Clausula rebus sic stantibus (Latin for "things thus standing") is the legal doctrine allowing for a contract or a treaty to become inapplicable because of a fundamental change of circumstances. In public international law the doctrine essentially serves an "escape clause" to the general rule of pacta sunt servanda (promises must be kept).
The doctrine is part of customary international law but is also provided for in the 1969 Vienna Convention on the Law of Treaties, under Article 62 (Fundamental Change of Circumstance).
https://en.wikipedia.org/wiki/Clausula_rebus_sic_stantibus
Vienna Convention on the Law of Treaties
Article 62 — Fundamental change of circumstances
1. A fundamental change of circumstances which has occurred with regard to those existing at the time of the conclusion of a treaty, and which was not foreseen by the parties, may not be invoked as a ground for terminating or withdrawing from the treaty unless:
(a) the existence of those circumstances constituted an essential basis of the consent of the parties to be bound by the treaty; and (b) the effect of the change is radically to transform the extent of obligations still to be performed under the treaty.
2. A fundamental change of circumstances may not be invoked as a ground for terminating or withdrawing from a treaty:
(a) if the treaty establishes a boundary; or (b) if the fundamental change is the result of a breach by the party invoking it either of an obligation under the treaty or of any other international obligation owed to any other party to the treaty.

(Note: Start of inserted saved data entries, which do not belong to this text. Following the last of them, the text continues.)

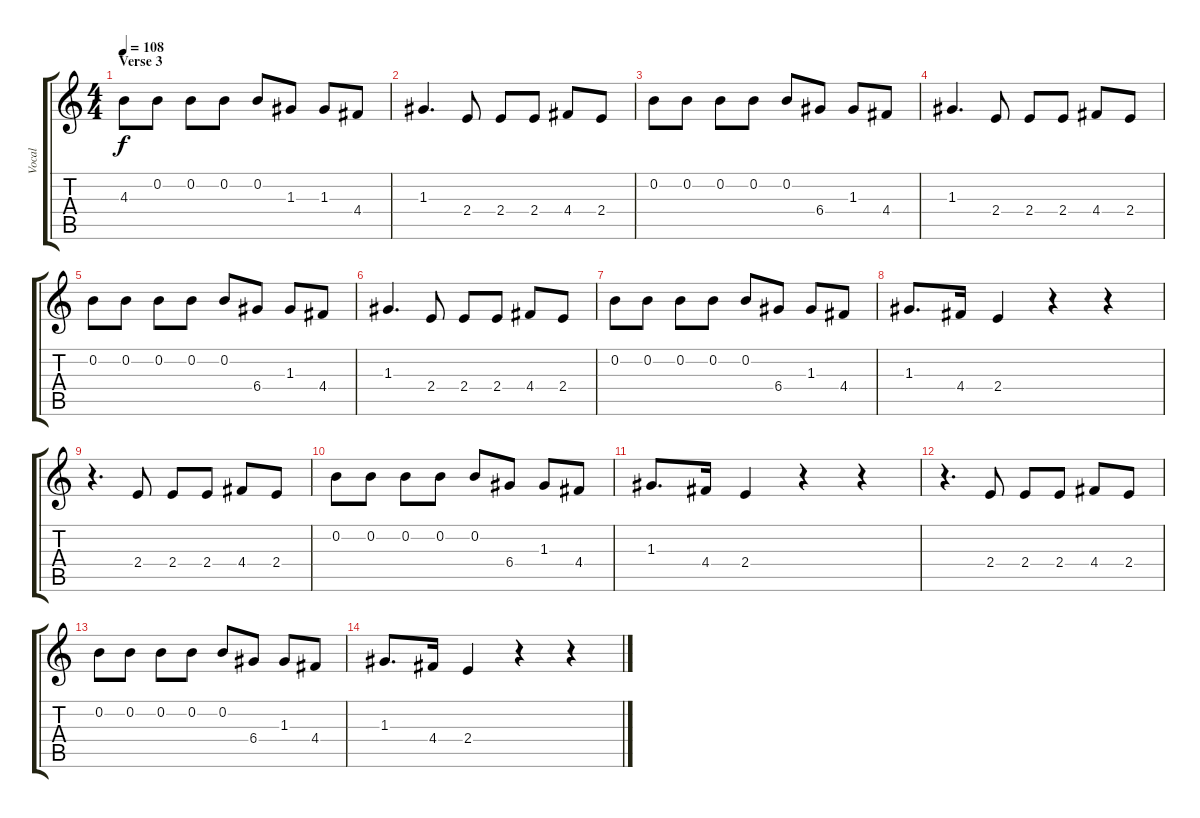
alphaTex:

\track ("Vocal " "Vocal ") {instrument acousticguitarnylon}
\staff {score tabs}
\tuning (E4 B3 G3 D3 A2 E2) {hide}
\ts (4 4)
\section ("" "Verse 3")
\tempo 108
\clef g2
\ks c
4.3.8{dy f} 0.2.8 0.2.8 0.2.8 0.2.8 1.3.8 1.3.8 4.4.8 |
1.3.4{d} 2.4.8 2.4.8 2.4.8 4.4.8 2.4.8 |
0.2.8 0.2.8 0.2.8 0.2.8 0.2.8 6.4.8 1.3.8 4.4.8 |
1.3.4{d} 2.4.8 2.4.8 2.4.8 4.4.8 2.4.8 |
0.2.8 0.2.8 0.2.8 0.2.8 0.2.8 6.4.8 1.3.8 4.4.8 |
1.3.4{d} 2.4.8 2.4.8 2.4.8 4.4.8 2.4.8 |
0.2.8 0.2.8 0.2.8 0.2.8 0.2.8 6.4.8 1.3.8 4.4.8 |
1.3.8{d} 4.4.16 2.4.4 r.4 r.4 |
r.4{d} 2.4.8 2.4.8 2.4.8 4.4.8 2.4.8 |
0.2.8 0.2.8 0.2.8 0.2.8 0.2.8 6.4.8 1.3.8 4.4.8 |
1.3.8{d} 4.4.16 2.4.4 r.4 r.4 |
r.4{d} 2.4.8 2.4.8 2.4.8 4.4.8 2.4.8 |
0.2.8 0.2.8 0.2.8 0.2.8 0.2.8 6.4.8 1.3.8 4.4.8 |
1.3.8{d} 4.4.16 2.4.4 r.4 r.4
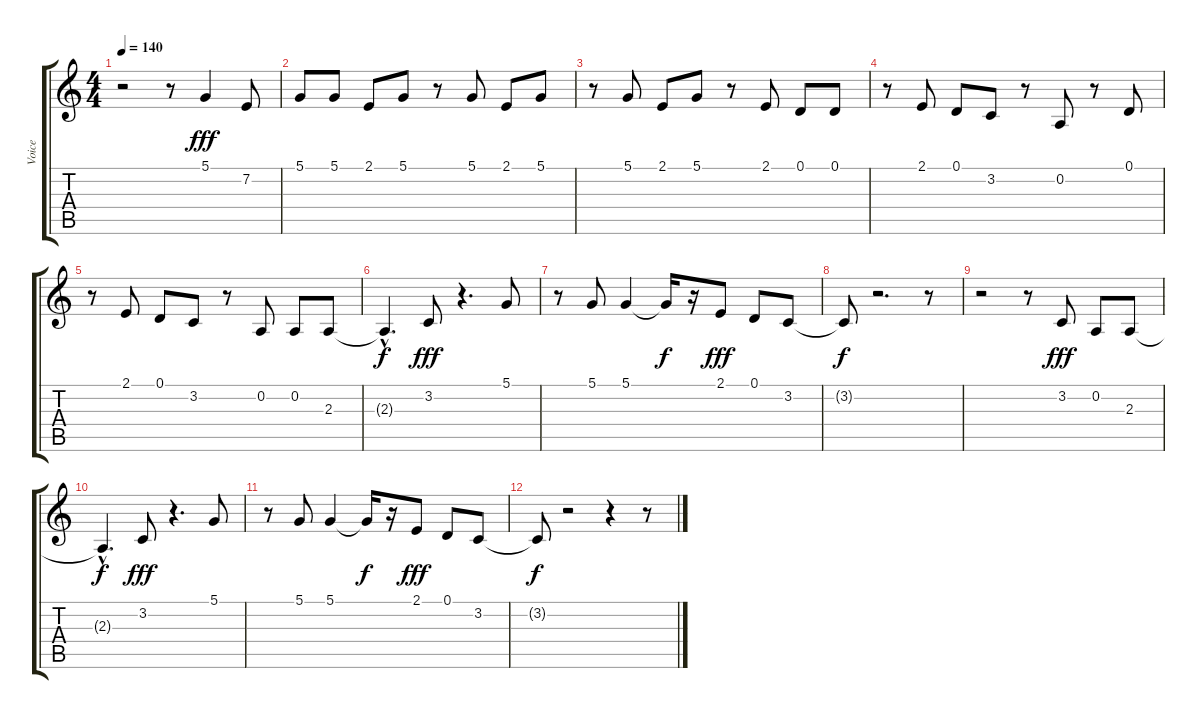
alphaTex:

\track ("Voice" "Voice") {instrument tenorsax}
\staff {score tabs}
\tuning (D4 A3 G3 D3 A2 E2) {hide}
\ts (4 4)
\tempo 140
\clef g2
\ks c
r.2{dy f} r.8 5.1.4{dy fff} 7.2.8 |
5.1.8 5.1.8 2.1.8 5.1.8 r.8 5.1.8 2.1.8 5.1.8 |
r.8 5.1.8 2.1.8 5.1.8 r.8 2.1.8 0.1.8 0.1.8 |
r.8 2.1.8 0.1.8 3.2.8 r.8 0.2.8 r.8 0.1.8 |
r.8 2.1.8 0.1.8 3.2.8 r.8 0.2.8 0.2.8 2.3.8 |
2.3{hac t}.4{d dy f} 3.2.8{dy fff} r.4{d} 5.1.8 |
r.8 5.1.8 5.1.4 5.1{t}.16{dy f} r.16 2.1.8{dy fff} 0.1.8 3.2.8 |
3.2{t}.8{dy f} r.2{d} r.8 |
r.2 r.8 3.2.8{dy fff} 0.2.8 2.3.8 |
2.3{hac t}.4{d dy f} 3.2.8{dy fff} r.4{d} 5.1.8 |
r.8 5.1.8 5.1.4 5.1{t}.16{dy f} r.16 2.1.8{dy fff} 0.1.8 3.2.8 |
3.2{t}.8{dy f} r.2 r.4 r.8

3. If, under the foregoing paragraphs, a party may invoke a fundamental change of circumstances as a ground for terminating or withdrawing from a treaty it may also invoke the change as a ground for suspending the operation of the treaty.
Article 63 — Severance of diplomatic or consular relations
The severance of diplomatic or consular relations between parties to a treaty does not affect the legal relations established between them by the treaty except in so far as the existence of diplomatic or consular relations is indispensable for the application of the treaty.
Article 64 — Emergence of a new peremptory norm of general international law (jus cogens)
If a new peremptory norm of general international law emerges, any existing treaty which is in conflict with that norm becomes void and terminates.
JUS COGENS
Jus cogens (from Latin: compelling law; from English: peremptory norm) refers to certain fundamental, overriding principles of international law.
Article 53 of the Vienna Convention on the Law of Treaties (VCLT): “[A] treaty is void if, at the time of its conclusion, it conflicts with a peremptory norm of general international law.”
Examples of jus cogens norms include prohibitions against crimes against humanity, genocide, and human trafficking.